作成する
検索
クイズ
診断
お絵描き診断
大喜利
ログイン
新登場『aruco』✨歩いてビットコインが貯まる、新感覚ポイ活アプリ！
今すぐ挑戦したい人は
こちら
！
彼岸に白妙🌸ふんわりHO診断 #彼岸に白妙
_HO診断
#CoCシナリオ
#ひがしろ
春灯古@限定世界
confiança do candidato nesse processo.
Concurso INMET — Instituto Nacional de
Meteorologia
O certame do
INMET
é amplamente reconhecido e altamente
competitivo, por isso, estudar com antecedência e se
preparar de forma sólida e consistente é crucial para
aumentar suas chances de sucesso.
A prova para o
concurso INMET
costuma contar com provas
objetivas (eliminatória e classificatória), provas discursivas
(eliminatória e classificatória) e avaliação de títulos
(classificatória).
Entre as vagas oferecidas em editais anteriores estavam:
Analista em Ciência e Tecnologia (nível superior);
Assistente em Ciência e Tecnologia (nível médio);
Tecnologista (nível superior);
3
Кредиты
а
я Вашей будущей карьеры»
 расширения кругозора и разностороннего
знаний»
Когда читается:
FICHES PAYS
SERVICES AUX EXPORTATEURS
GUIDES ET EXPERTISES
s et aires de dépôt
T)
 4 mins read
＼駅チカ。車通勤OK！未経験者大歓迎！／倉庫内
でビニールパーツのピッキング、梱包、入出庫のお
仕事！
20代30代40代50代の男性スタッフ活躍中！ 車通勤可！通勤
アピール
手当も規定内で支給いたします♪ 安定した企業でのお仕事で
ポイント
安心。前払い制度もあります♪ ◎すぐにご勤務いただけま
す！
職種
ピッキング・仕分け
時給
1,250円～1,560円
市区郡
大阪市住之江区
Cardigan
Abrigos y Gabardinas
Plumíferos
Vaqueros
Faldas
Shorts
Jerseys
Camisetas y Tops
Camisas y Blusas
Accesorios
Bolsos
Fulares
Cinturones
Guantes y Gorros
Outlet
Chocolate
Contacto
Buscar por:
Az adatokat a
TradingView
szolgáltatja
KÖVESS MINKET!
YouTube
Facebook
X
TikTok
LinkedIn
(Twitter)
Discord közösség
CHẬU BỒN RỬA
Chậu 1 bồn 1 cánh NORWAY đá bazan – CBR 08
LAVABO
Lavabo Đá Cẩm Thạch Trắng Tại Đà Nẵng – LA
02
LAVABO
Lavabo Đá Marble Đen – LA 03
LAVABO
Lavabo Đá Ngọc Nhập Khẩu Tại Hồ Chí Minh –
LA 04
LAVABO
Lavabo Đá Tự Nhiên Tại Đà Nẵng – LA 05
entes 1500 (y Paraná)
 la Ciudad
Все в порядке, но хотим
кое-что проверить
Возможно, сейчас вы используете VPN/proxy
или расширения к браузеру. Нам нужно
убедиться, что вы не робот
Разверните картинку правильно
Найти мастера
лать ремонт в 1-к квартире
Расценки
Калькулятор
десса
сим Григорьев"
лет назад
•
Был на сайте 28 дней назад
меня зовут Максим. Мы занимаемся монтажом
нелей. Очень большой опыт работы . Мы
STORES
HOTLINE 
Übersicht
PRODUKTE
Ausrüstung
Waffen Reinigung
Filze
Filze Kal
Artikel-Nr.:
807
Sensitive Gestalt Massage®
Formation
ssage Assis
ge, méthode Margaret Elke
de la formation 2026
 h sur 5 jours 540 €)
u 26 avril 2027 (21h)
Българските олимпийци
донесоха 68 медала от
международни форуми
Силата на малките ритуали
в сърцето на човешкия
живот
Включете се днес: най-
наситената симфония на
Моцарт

______

Lay out every line of text from all the items above as a numbered list, one line per entry, with blank lines left out.

1. 作成する
2. 検索
3. クイズ
4. 診断
5. お絵描き診断
6. 大喜利
7. ログイン
8. 新登場『aruco』✨歩いてビットコインが貯まる、新感覚ポイ活アプリ！
9. 今すぐ挑戦したい人は
10. こちら
11. ！
12. 彼岸に白妙🌸ふんわりHO診断 #彼岸に白妙
13. _HO診断
14. #CoCシナリオ
15. #ひがしろ
16. 春灯古@限定世界
17. confiança do candidato nesse processo.
18. Concurso INMET — Instituto Nacional de
19. Meteorologia
20. O certame do
21. INMET
22. é amplamente reconhecido e altamente
23. competitivo, por isso, estudar com antecedência e se
24. preparar de forma sólida e consistente é crucial para
25. aumentar suas chances de sucesso.
26. A prova para o
27. concurso INMET
28. costuma contar com provas
29. objetivas (eliminatória e classificatória), provas discursivas
30. (eliminatória e classificatória) e avaliação de títulos
31. (classificatória).
32. Entre as vagas oferecidas em editais anteriores estavam:
33. Analista em Ciência e Tecnologia (nível superior);
34. Assistente em Ciência e Tecnologia (nível médio);
35. Tecnologista (nível superior);
36. 3
37. Кредиты
38. а
39. я Вашей будущей карьеры»
40.  расширения кругозора и разностороннего
41. знаний»
42. Когда читается:
43. FICHES PAYS
44. SERVICES AUX EXPORTATEURS
45. GUIDES ET EXPERTISES
46. s et aires de dépôt
47. T)
48.  4 mins read
49. ＼駅チカ。車通勤OK！未経験者大歓迎！／倉庫内
50. でビニールパーツのピッキング、梱包、入出庫のお
51. 仕事！
52. 20代30代40代50代の男性スタッフ活躍中！ 車通勤可！通勤
53. アピール
54. 手当も規定内で支給いたします♪ 安定した企業でのお仕事で
55. ポイント
56. 安心。前払い制度もあります♪ ◎すぐにご勤務いただけま
57. す！
58. 職種
59. ピッキング・仕分け
60. 時給
61. 1,250円～1,560円
62. 市区郡
63. 大阪市住之江区
64. Cardigan
65. Abrigos y Gabardinas
66. Plumíferos
67. Vaqueros
68. Faldas
69. Shorts
70. Jerseys
71. Camisetas y Tops
72. Camisas y Blusas
73. Accesorios
74. Bolsos
75. Fulares
76. Cinturones
77. Guantes y Gorros
78. Outlet
79. Chocolate
80. Contacto
81. Buscar por:
82. Az adatokat a
83. TradingView
84. szolgáltatja
85. KÖVESS MINKET!
86. YouTube
87. Facebook
88. X
89. TikTok
90. LinkedIn
91. (Twitter)
92. Discord közösség
93. CHẬU BỒN RỬA
94. Chậu 1 bồn 1 cánh NORWAY đá bazan – CBR 08
95. LAVABO
96. Lavabo Đá Cẩm Thạch Trắng Tại Đà Nẵng – LA
97. 02
98. LAVABO
99. Lavabo Đá Marble Đen – LA 03
100. LAVABO
101. Lavabo Đá Ngọc Nhập Khẩu Tại Hồ Chí Minh –
102. LA 04
103. LAVABO
104. Lavabo Đá Tự Nhiên Tại Đà Nẵng – LA 05
105. entes 1500 (y Paraná)
106.  la Ciudad
107. Все в порядке, но хотим
108. кое-что проверить
109. Возможно, сейчас вы используете VPN/proxy
110. или расширения к браузеру. Нам нужно
111. убедиться, что вы не робот
112. Разверните картинку правильно
113. Найти мастера
114. лать ремонт в 1-к квартире
115. Расценки
116. Калькулятор
117. десса
118. сим Григорьев"
119. лет назад
120. •
121. Был на сайте 28 дней назад
122. меня зовут Максим. Мы занимаемся монтажом
123. нелей. Очень большой опыт работы . Мы
124. STORES
125. HOTLINE 
126. Übersicht
127. PRODUKTE
128. Ausrüstung
129. Waffen Reinigung
130. Filze
131. Filze Kal
132. Artikel-Nr.:
133. 807
134. Sensitive Gestalt Massage®
135. Formation
136. ssage Assis
137. ge, méthode Margaret Elke
138. de la formation 2026
139.  h sur 5 jours 540 €)
140. u 26 avril 2027 (21h)
141. Българските олимпийци
142. донесоха 68 медала от
143. международни форуми
144. Силата на малките ритуали
145. в сърцето на човешкия
146. живот
147. Включете се днес: най-
148. наситената симфония на
149. Моцарт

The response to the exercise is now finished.